To fulfil the brief, mcgarrybowen enlisted the collective talents of Motion Theory, an LA-based production house, who would work on both the broadcast and print campaign in tandem. The brief from mcgarrybowen was simple, yet enigmatic: "to create a city that springs from a shoe, creates an obstacle course for an athlete, and then returns to the shoe," according to Motion Theory's art director Mark Kudsi.
Before launching into costly location shooting, Motion Theory created an extensive previsual to plan how each element of live action and CG would work in the final advert. Motion Theory also began shooting backplates and reference visuals that would help to blend the greenscreen and location footage.
With the planning in place, Motion Theory began the shoot for broadcast, which was split into two days - one day at a studio location with greenscreen backdrops, and one on location in and around Los Angeles.
"We really tried to focus on the elements that make it a metaphor - the city becomes a character that presents our hero with increasingly difficult obstacles," says Kudsi.
While it would have been possible to create the whole advert in CG, Kudsi says using location footage enabled the production to "capture the realism that CG can't fully mimic just yet".
More complex stunts and manoeuvres, which would have been impossible to capture on location, were shot in a greenscreen studio environment. An obstacle course was created within the confines of the studio for the actor to negotiate, including a variety of climbs and jumps over obstacles that would later be substituted with CG. Because of the studio's limited space, a treadmill was used to enable the actor to run continuously.
Much of the post-production work relied on the work of the CG team, who used Maya for most of the 3D environments and objects. Recreating the shoe itself in CG was a high priority. To satisfy Reebok, the model needed to be flawless, and to ensure that this was the case the shoe was recreated exactly by dissecting a real shoe.
"We had to tear the shoe completely apart and rebuild all the layers in CG from the sole up to make it breathe and move correctly," Kudsi explains.
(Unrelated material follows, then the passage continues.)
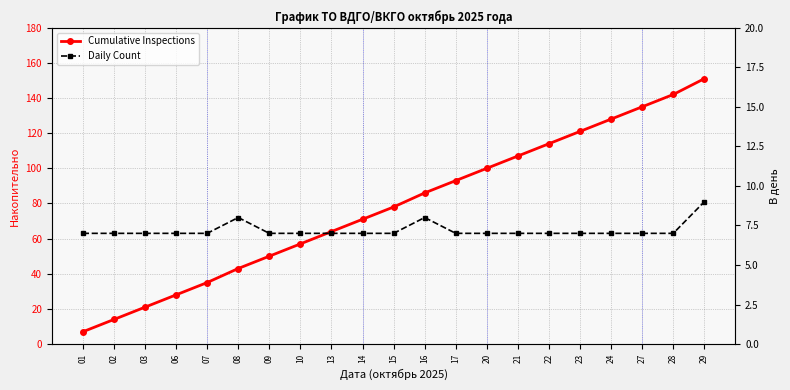

Is it true that Cumulative Inspections equals 88 at 10?

False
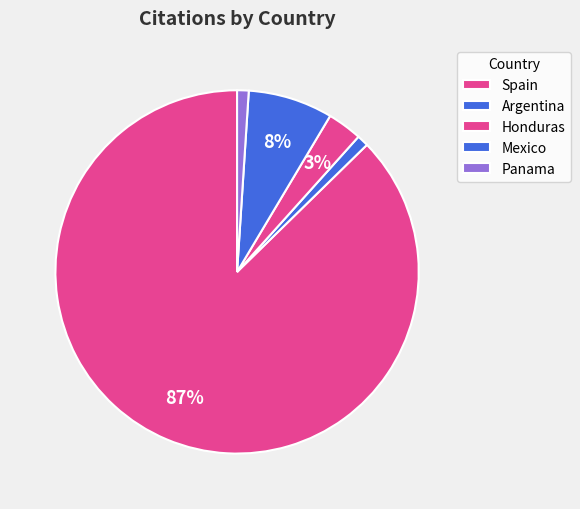

What is the smallest slice in the pie chart?

Argentina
After Effects and Shake were then used to combine the CG and live action. The final composite needed a look and feel that would fit the aesthetic of the broader 'I am what I am' Reebok campaign, a look that Kudsi describes as "raw, urban, and primal". To do this, the colour was heavily graded and the contrast pushed until it "blurred the line between what's real and what's not". Additional dust, scratches and distressing were applied in post-production to create a suitably worn look.
Going to print
Motion Theory also had the challenge of creating the print campaign, which needed to be consistent with the broadcast advert. For this the team spent a further day in the studio, shooting the actor against the greenscreen to capture footage that was composited with CG elements in Photoshop and elements created in Illustrator. This was one of the biggest challenges of the whole brief for Motion Theory, as Kudsi explains: "We had to simultaneously execute both mediums at the same time in a very compressed schedule, and keep a consistent look throughout the campaign."